Deconstructing the components of a Class
- The many layers of an onion
- Building your first PowerShell Class
- Deconstructing the components of a Class
- Expanding on your first PowerShell class
- Unit Testing PowerShell Classes with Pester
In the introduction to this series, I talked about the work that I am doing to create a PowerShell v5 class based Desired State Configuration (DSC) resource. As I started this project, I quickly turned to the ol’ google-foo to see what others were saying about best practices and tips. The first thing that I realized was that the Occam’s Razor search term Powershell Classes was not going to help me. There was a bit of a facepalm. I encourage you to laugh along with me as you probably suspect the results that I received were not what I was looking to find. Along the way, I found some interesting resources that revealed more pieces of this puzzle. I found myself standing directly in an interesting intersection of ideas.
Before you can fully appreciate the power and benefits of Classes and Methods, it would help to understand this core Object Orientated model. For many of you, the idea of an object in PowerShell is second nature and really just what you expect. If I run a PowerShell cmdlet, I will likely receive a PSObject of some type with output. If I were to run the command Get-Service -Name Winmgmt inside of my Windows machine, I would expect a nicely formatted table with columns (Status, Name, DisplayName are called properties) that I can pipe to a filter or store in a variable. Let’s continue to explore this. If we store the output into a variable, we would be able to drill down into all the things that this object can do. The best way to view the object is with Get-Member cmdlet (see figure below).

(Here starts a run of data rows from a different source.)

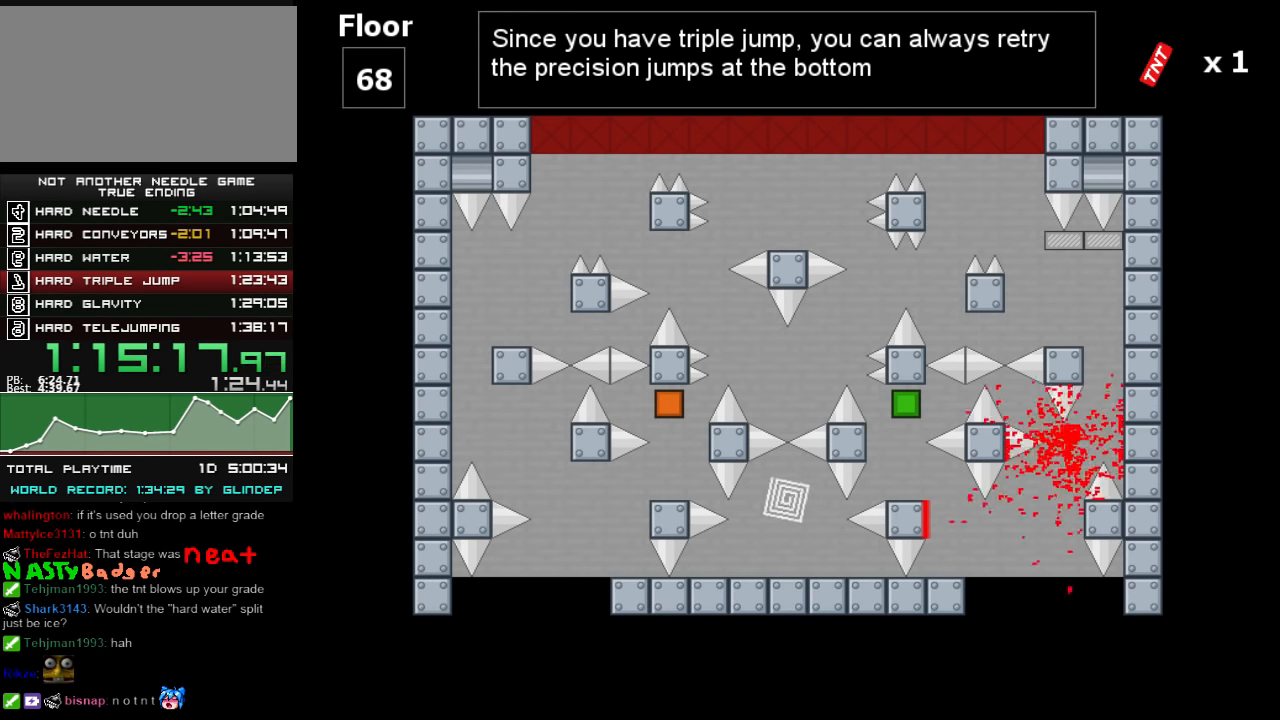
{"keys": [], "events": [[40, "r", "down"], [80, "r", "up"], [140, "left", "down"], [220, "left", "up"], [320, "down", "down"], [320, "right", "down"], [380, "right", "up"], [420, "right", "down"], [480, "down", "up"], [480, "right", "up"]]}
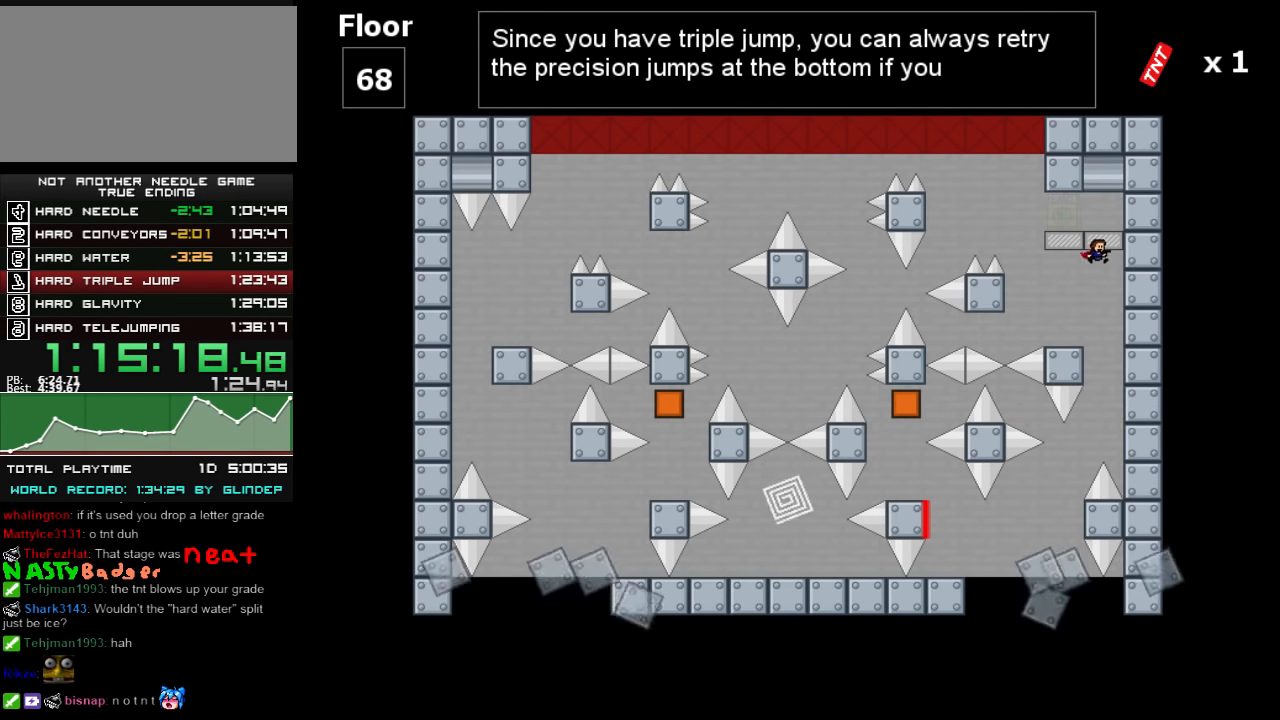
{"keys": ["left"], "events": [[360, "left", "down"]]}
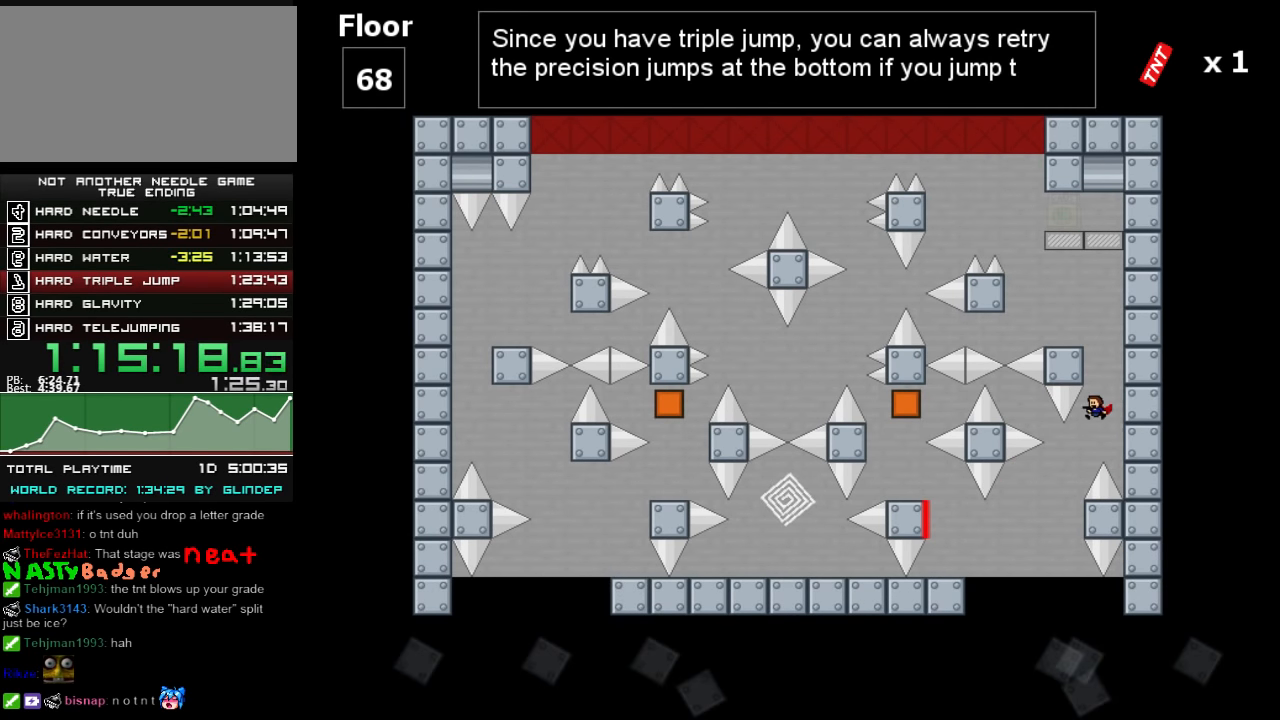
{"keys": ["left"], "events": []}
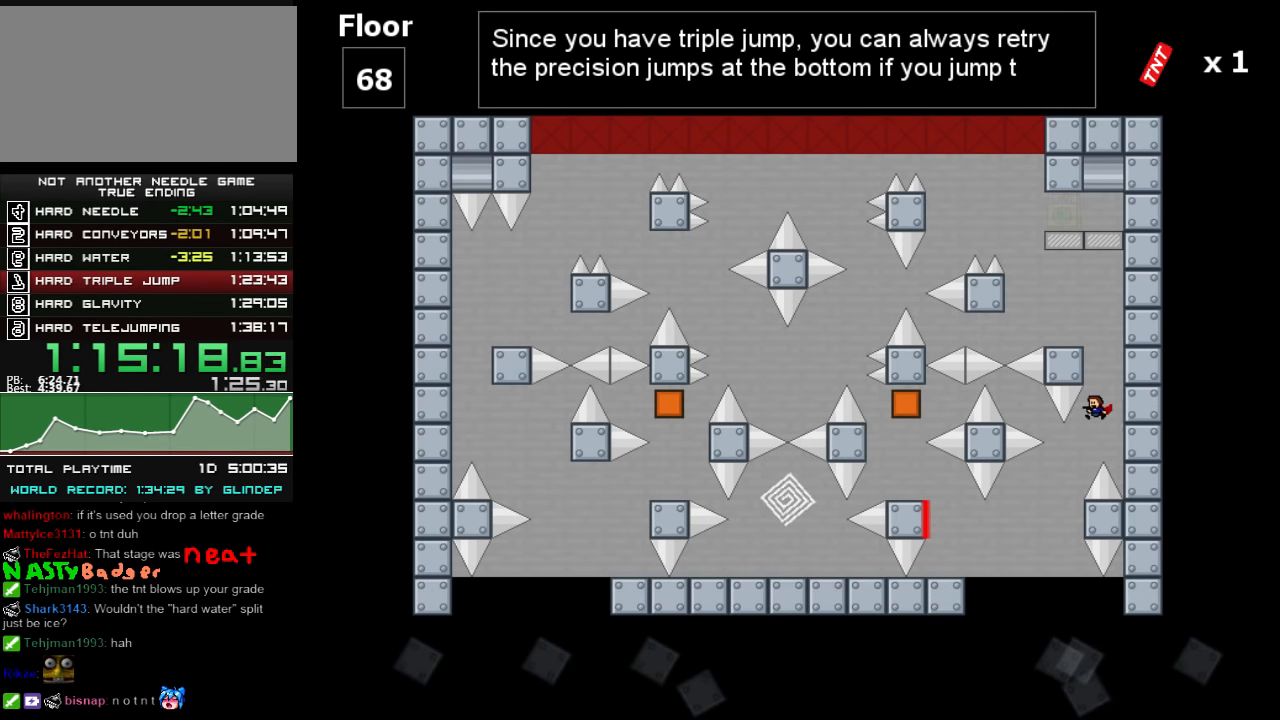
{"keys": ["left"], "events": []}
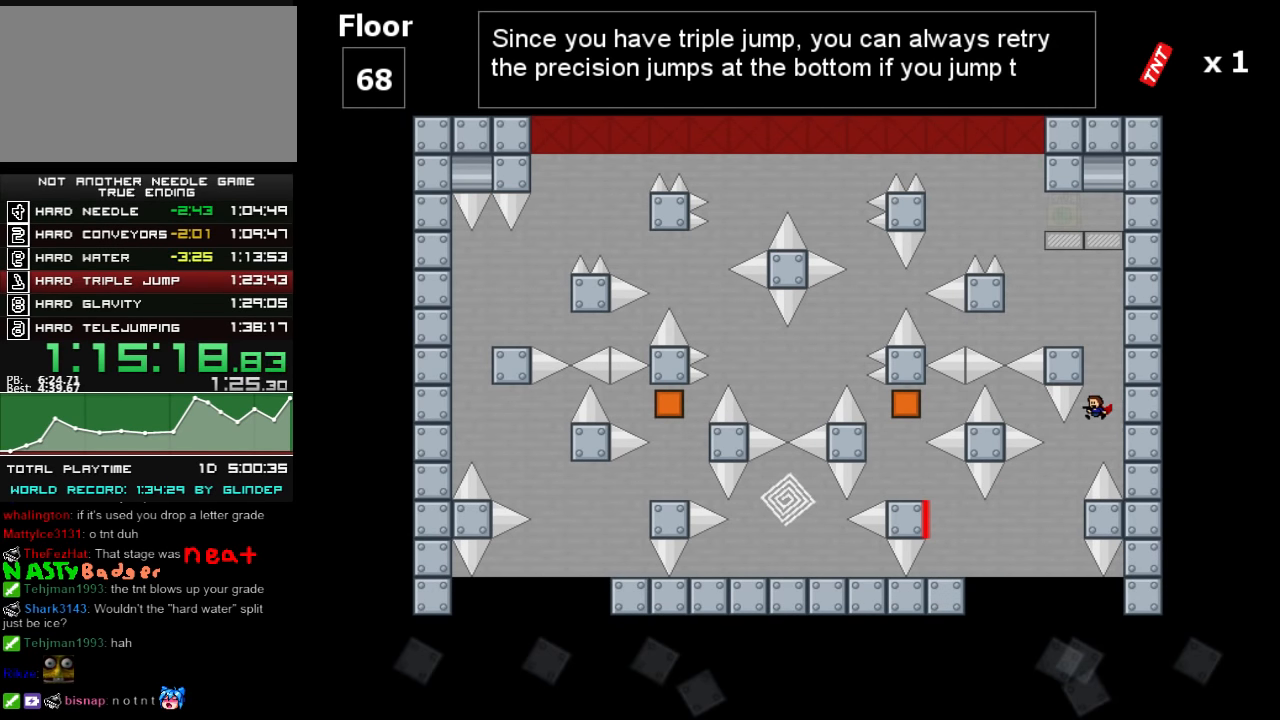
{"keys": [], "events": [[380, "left", "up"]]}
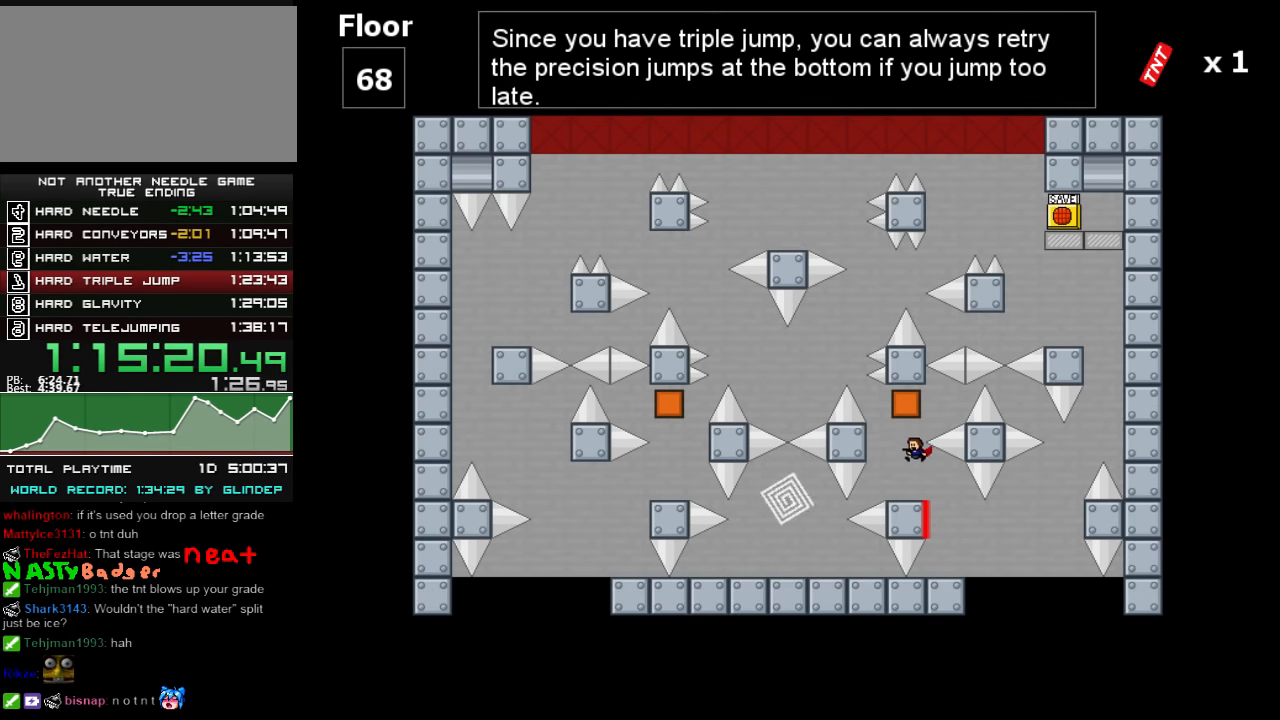
{"keys": [], "events": []}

You will notice that the output has several Types. Today, we will look at two in particular – Property and Method.
Typical PowerShell scripts contain parameters to which we assign values when calling the script or function. For Objects, these are defined as properties. With a property, you will normally see one of two types – Read/Write or ReadOnly. There is a third type that we will discuss in a later post called Hidden. Suffice it to say that those properties are typically used inside of the Class methods themselves and are Private to the Class (more on Public vs Private tomorrow).
If you have ever written a large PowerShell script, you have probably created functions that live inside of that script. We use functions to prevent repeating code in multiple places and to streamline results or actions. In the simplest of terms, a Method equates to a Function. Unlike functions in a script, every action of a Class is a method of some type. In our example of Get-Service -Name Winmgmt, we are telling the PowerShell to create a new object of type [System.ServiceProcess.ServiceController]::new() and then assign the Parameter Name to the Property ServiceName. When this happens, the code will automatically perform a GetServices(ServiceName) call and return the state. If I pass this into a variable then I can execute methods. Below is an example of Finding, Stopping, and Starting a service using the class methods
Today, we dipped our toe into a very powerful aspect of Object-Oriented programming. The goal today is to show that as a PowerShell scripter, you have taken advantage of this all along. As we move through this series, we will be go further into this concept. In our next post, we will get our hands dirty and start exploring building our own PowerShell classes.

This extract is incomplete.